FINANCIER of the command agriculture programme Sakunda Holdings says government should crack the whip on farmers who abuse inputs and default on repayments.
While the program is credited with ensuring the country became self sufficient in maize production it has been marred by accusations of abuse by farmers and the politically connected. The programme is funded to the tune of $500m.
Sakunda chief operating officer Mberikwazvo Chitambo, said while a significant proportion of farmers under the command program honored their contracts they was need to ensure undeserving recipients are removed and reduce pressure on the fiscus.
He said during follow up visits to beneficiaries of the command programme some farmers would have sold their inputs.

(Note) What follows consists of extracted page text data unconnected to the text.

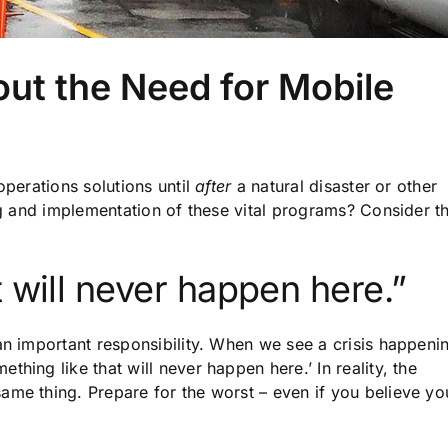
ut the Need for Mobile
operations solutions until
after
a natural disaster or other
ing and implementation of these vital programs? Consider t
 will never happen here.”
an important responsibility. When we see a crisis happeni
hing like that will never happen here.’ In reality, the
ame thing. Prepare for the worst – even if you believe yo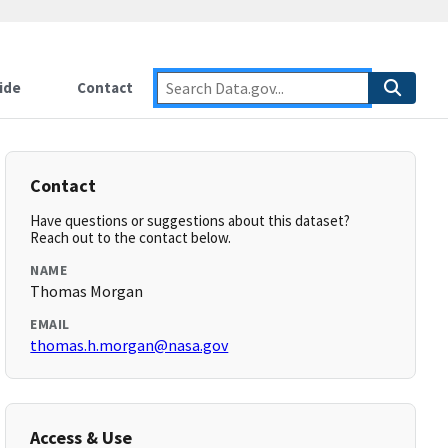
ide
Contact
Contact
Have questions or suggestions about this dataset?
Reach out to the contact below.
NAME
Thomas Morgan
EMAIL
thomas.h.morgan@nasa.gov
Access & Use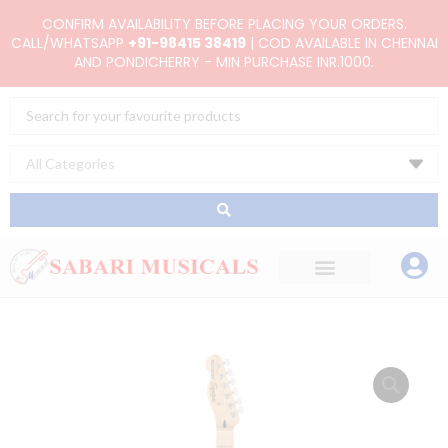
Skip
CONFIRM AVAILABILITY BEFORE PLACING YOUR ORDERS.
to
CALL/WHATSAPP
+91-98415 38419
| COD AVAILABLE IN CHENNAI
AND PONDICHERRY - MIN PURCHASE INR.1000.
content
Search
...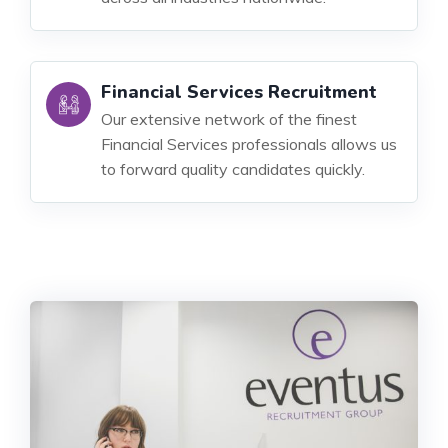
Financial Services Recruitment
Our extensive network of the finest
Financial Services professionals allows us
to forward quality candidates quickly.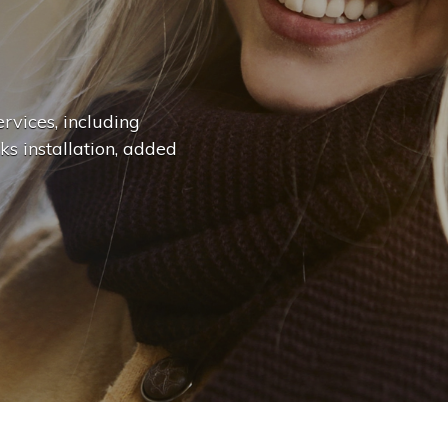
n
g
e
.
.
|
rvices, including
ks installation, added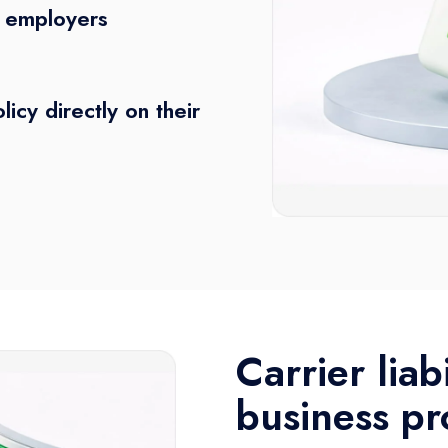
d employers
licy directly on their
Carrier liab
business pr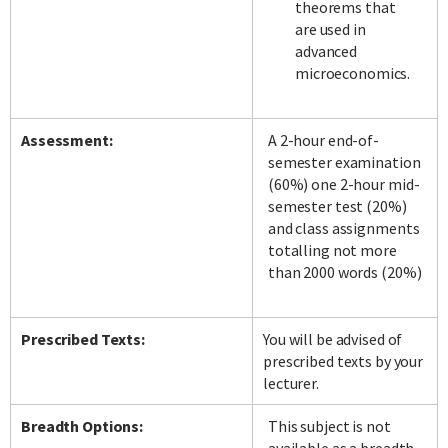
theorems that
are used in
advanced
microeconomics.
Assessment:
A 2-hour end-of-
semester examination
(60%) one 2-hour mid-
semester test (20%)
and class assignments
totalling not more
than 2000 words (20%)
Prescribed Texts:
You will be advised of
prescribed texts by your
lecturer.
Breadth Options:
This subject is not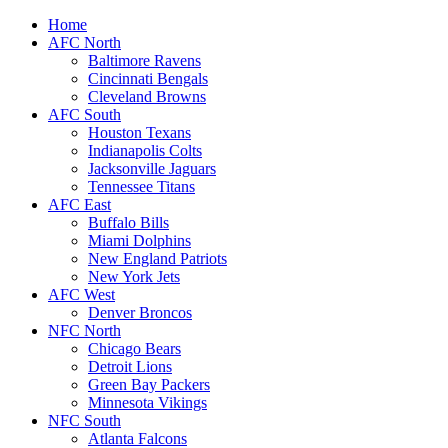
Home
AFC North
Baltimore Ravens
Cincinnati Bengals
Cleveland Browns
AFC South
Houston Texans
Indianapolis Colts
Jacksonville Jaguars
Tennessee Titans
AFC East
Buffalo Bills
Miami Dolphins
New England Patriots
New York Jets
AFC West
Denver Broncos
NFC North
Chicago Bears
Detroit Lions
Green Bay Packers
Minnesota Vikings
NFC South
Atlanta Falcons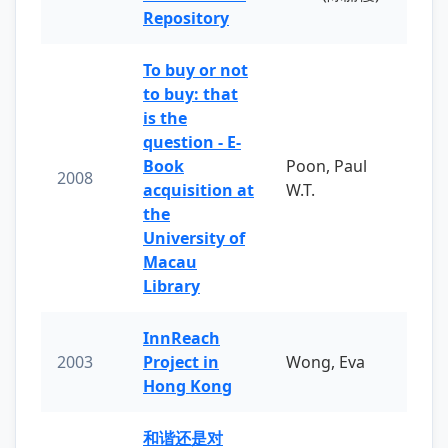
Repository
To buy or not
to buy: that
is the
question - E-
Book
Poon, Paul
2008
acquisition at
W.T.
the
University of
Macau
Library
InnReach
2003
Project in
Wong, Eva
Hong Kong
和谐还是对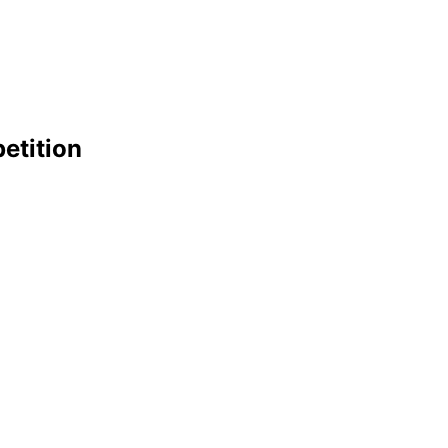
etition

“We are now in the third year of supporting this programme and we are asking government to give support to deserving beneficiaries and those who are abusing should be brought to book regardless of their standing in the community and connections, we are now working on mechanizing our agriculture and providing equipment like centre pivots made locally and we are saying to government these should be allocated to deserving beneficiaries,” said Chitambo while speaking at the Zimbabwe Wheat Board Conference..
He said Sakunda remained committed to support the programme but the unavailability of foreign currency continued to hamstring their efforts.
Principal Director Crop and livestock development Joseph Gondo who also spoke at the conference said government was aware of the defaulting farmers and authorities will take action to recover what is owed.
“Government has a list of the credible farmers and those who are failing will be chucked out, ultimately the list will be given to banks to support farmers so it is important for farmers to honor their contracts”.
In the Transitional Stability Programme (TSP) government intends to gradually reduce its involvement and allow greater private sector support for agriculture programmes.
Finance minister Mthuli Ncube said beyond 2020 government will focus on supporting vulnerable households, while private sector and commercial bank will be required to fully take up its rightful role of adequately funding agriculture particularly A2 farmers.